◆ Exercise requirements: Each line of the data below must be given again exactly as written.

◆ Source data:

▽

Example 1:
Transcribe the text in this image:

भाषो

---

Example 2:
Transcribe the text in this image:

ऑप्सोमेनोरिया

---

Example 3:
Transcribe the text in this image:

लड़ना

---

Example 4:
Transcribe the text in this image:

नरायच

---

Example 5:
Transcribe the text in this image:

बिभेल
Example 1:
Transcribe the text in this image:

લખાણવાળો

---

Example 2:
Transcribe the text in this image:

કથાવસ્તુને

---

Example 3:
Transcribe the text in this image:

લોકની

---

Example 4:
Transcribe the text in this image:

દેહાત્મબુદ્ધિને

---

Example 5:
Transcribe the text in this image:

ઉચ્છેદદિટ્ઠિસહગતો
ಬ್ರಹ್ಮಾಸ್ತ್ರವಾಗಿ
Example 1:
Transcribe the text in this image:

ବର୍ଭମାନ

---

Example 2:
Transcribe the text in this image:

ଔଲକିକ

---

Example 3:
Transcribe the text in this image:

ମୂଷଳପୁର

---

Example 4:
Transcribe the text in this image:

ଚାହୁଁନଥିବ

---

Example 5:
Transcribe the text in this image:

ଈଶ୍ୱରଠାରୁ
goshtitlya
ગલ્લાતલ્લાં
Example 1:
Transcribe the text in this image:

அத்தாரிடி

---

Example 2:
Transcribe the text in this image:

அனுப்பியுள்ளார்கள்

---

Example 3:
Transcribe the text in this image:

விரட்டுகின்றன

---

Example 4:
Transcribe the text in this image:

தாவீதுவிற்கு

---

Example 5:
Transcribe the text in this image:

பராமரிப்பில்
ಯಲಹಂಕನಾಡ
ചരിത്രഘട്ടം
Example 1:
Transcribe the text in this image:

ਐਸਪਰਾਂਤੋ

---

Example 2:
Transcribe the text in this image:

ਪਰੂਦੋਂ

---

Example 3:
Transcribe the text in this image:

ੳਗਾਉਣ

△

◆ Task solution:
Example 1:
Transcribe the text in this image:

भाषो

---

Example 2:
Transcribe the text in this image:

ऑप्सोमेनोरिया

---

Example 3:
Transcribe the text in this image:

लड़ना

---

Example 4:
Transcribe the text in this image:

नरायच

---

Example 5:
Transcribe the text in this image:

बिभेल
Example 1:
Transcribe the text in this image:

લખાણવાળો

---

Example 2:
Transcribe the text in this image:

કથાવસ્તુને

---

Example 3:
Transcribe the text in this image:

લોકની

---

Example 4:
Transcribe the text in this image:

દેહાત્મબુદ્ધિને

---

Example 5:
Transcribe the text in this image:

ઉચ્છેદદિટ્ઠિસહગતો
ಬ್ರಹ್ಮಾಸ್ತ್ರವಾಗಿ
Example 1:
Transcribe the text in this image:

ବର୍ଭମାନ

---

Example 2:
Transcribe the text in this image:

ଔଲକିକ

---

Example 3:
Transcribe the text in this image:

ମୂଷଳପୁର

---

Example 4:
Transcribe the text in this image:

ଚାହୁଁନଥିବ

---

Example 5:
Transcribe the text in this image:

ଈଶ୍ୱରଠାରୁ
goshtitlya
ગલ્લાતલ્લાં
Example 1:
Transcribe the text in this image:

அத்தாரிடி

---

Example 2:
Transcribe the text in this image:

அனுப்பியுள்ளார்கள்

---

Example 3:
Transcribe the text in this image:

விரட்டுகின்றன

---

Example 4:
Transcribe the text in this image:

தாவீதுவிற்கு

---

Example 5:
Transcribe the text in this image:

பராமரிப்பில்
ಯಲಹಂಕನಾಡ
ചരിത്രഘട്ടം
Example 1:
Transcribe the text in this image:

ਐਸਪਰਾਂਤੋ

---

Example 2:
Transcribe the text in this image:

ਪਰੂਦੋਂ

---

Example 3:
Transcribe the text in this image:

ੳਗਾਉਣ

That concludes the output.